**Your goal:** Reproduce each of the following entries verbatim, preserving every line without alteration.

**Supplied records:**
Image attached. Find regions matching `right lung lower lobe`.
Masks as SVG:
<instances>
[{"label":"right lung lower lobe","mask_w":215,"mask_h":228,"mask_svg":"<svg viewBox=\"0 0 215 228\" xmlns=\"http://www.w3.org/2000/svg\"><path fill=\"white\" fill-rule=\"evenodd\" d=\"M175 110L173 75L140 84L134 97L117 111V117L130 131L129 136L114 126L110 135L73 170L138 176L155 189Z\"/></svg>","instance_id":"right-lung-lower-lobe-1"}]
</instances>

**Written answer:**
Image attached. Find regions matching `right lung lower lobe`.
Masks as SVG:
<instances>
[{"label":"right lung lower lobe","mask_w":215,"mask_h":228,"mask_svg":"<svg viewBox=\"0 0 215 228\" xmlns=\"http://www.w3.org/2000/svg\"><path fill=\"white\" fill-rule=\"evenodd\" d=\"M175 110L173 75L140 84L134 97L117 111V117L130 131L129 136L114 126L110 135L73 170L138 176L155 189Z\"/></svg>","instance_id":"right-lung-lower-lobe-1"}]
</instances>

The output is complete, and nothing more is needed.